小説を読む。ベッドに横になり、ひたすらに読みふける。無理な姿勢で首が痛くなっても、エアコンが効き過ぎて鼻水が出てきても、それを拭う事なくページをめくり続ける。



小説はいい。物語に入り込む時だけ僕は僕で無くなる。何も考えず、主人公となって冒険を進める事ができる。



う・・・胃が痛い・・・



僕を小説から引き離したのは首の痛みでも、鼻水とくしゃみでもなく、胃の痛みだった。



あ・・・もう20:30か・・



僕はベッドから起き上がると、凝り固まった首を何度か回し、鼻水をティッシュで拭き取る。



何か口に入れないと・・・



そう思い立ち、食欲の無いまま外に出る事にした。このホテルの辺りは旧市街のため、細かな路地が交錯してて土地勘のない人間は地図が無いと散歩すら危うい。



近くで食堂を探す事を早々に諦め、僕は再びバイクタクシーを拾う。



「ビンコムショッピングセンターまで」



馬鹿のひとつ覚えで日本人向けのレストランやカラオケが並ぶ地区まで行き先を告げた。



昼間よりも20,000VND高い50,000VNDを払い、何処でご飯にしようかとバイクを降りて歩き出した。



ハノイ特有の湿った生暖かい空気が身体に纏わりつく。彼女の事を意識的に外しているためか、あても無く歩く。



何度もバイクや車に轢かれそうになりながら、人とバイクで溢れかえる道をゆっくりと歩んだ。



「「才華(仮名)」か・・」



昔、慣れ親しんだ看板が目に入った。この店はラーメン屋で、もやし炒めが美味しくて何度か利用していた事がある事を思いだす。


記憶だとこことは違う場所にあったはず。しかも店は綺麗になっていて、店が移転した事は直ぐに理解できた。


僕はふらっと店に入り、ビールと餃子、塩ラーメンを注文した。



ビールが直ぐに出され、すかさず一気にジョッキ半分くらいまで飲む。一息いれると、タバコに火をつけた。

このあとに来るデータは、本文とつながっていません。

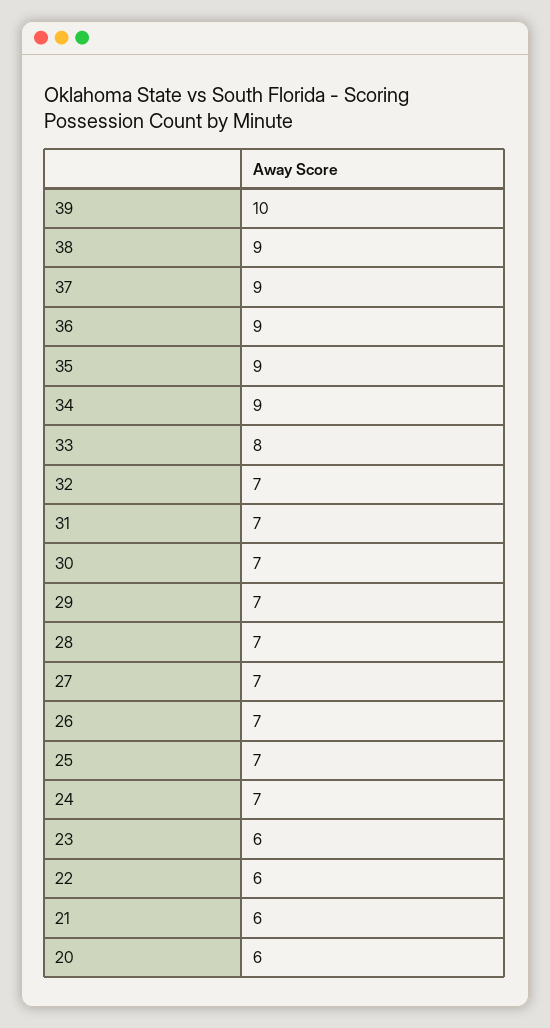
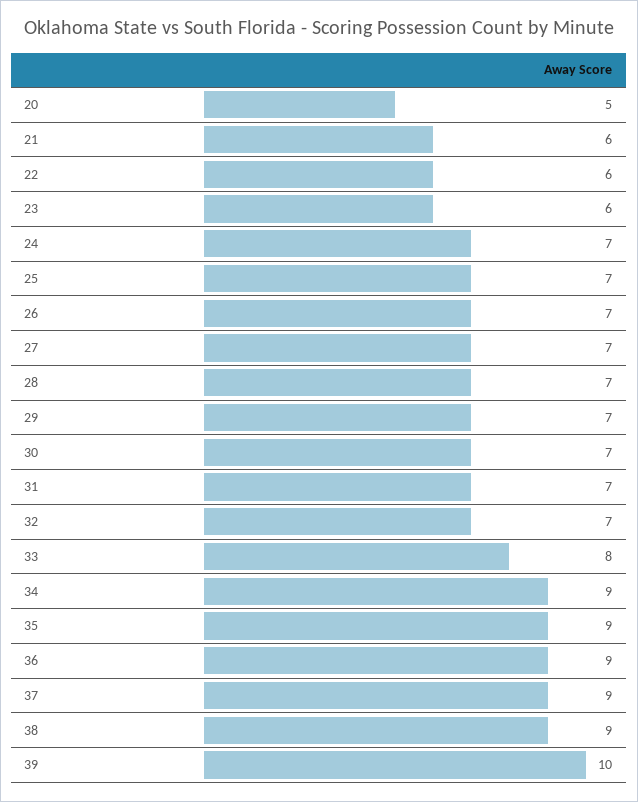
  {
    "39": 10,
    "38": 9,
    "37": 9,
    "36": 9,
    "35": 9,
    "34": 9,
    "33": 8,
    "32": 7,
    "31": 7,
    "30": 7,
    "29": 7,
    "28": 7,
    "27": 7,
    "26": 7,
    "25": 7,
    "24": 7,
    "23": 6,
    "22": 6,
    "21": 6,
-   "20": 6
+   "20": 5
  }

餃子とラーメンを待つようにじっとしていると、再び彼女とのことが沸き上がってくる。



まず頭に浮かんだのはホテルでの会話。「僕の事、まだ好きですか?」に対する「まだ好きだよ・・」の「まだ」と言う言葉。



それと、あの豪奢なティファニーのリング。濡れない彼女の下腹部と「お客さんが居るから・・」の一言。



そしてトドメは「またね」の言葉と軽いキス。タイレディ達と重なり合うあの言葉と仕草。



コーヒーショップでの会話も含めて、なぜ?なぜ?なぜ?と言う言葉が堰を切ったように溢れ出す。



胃が再び痛みだした。いつしか、目の前にラーメンと餃子が並んでいる。カウンター越しに店員がチラリとこちらを見やっていた。



く、食えない・・・というか、食べる気力が無い。



無理してラーメンと餃子を少しだけ口にしていると、左手の棚に一冊の日本人向けベトナム情報誌が置かれていた。



そこにはカラオケ店の紹介がされている。紹介されている店の半分は僕が知らない店。そう、カラオケ店の競争は激しく、閉店と開店を繰り返しているのだ。



彼女の開いたカラオケ店はここから直ぐの場所だったと、今更ながら思い出す。僕はラーメンと餃子の大半を残し、申し訳ないと思いながら会計を済ませた。



さて・・・どこに行こう・・・



店先でひとしきり悩んではみたものの。



僕は意識的なのか無意識なのかわからないまま、彼女が開店したと言う店の方角へ歩みを進めた。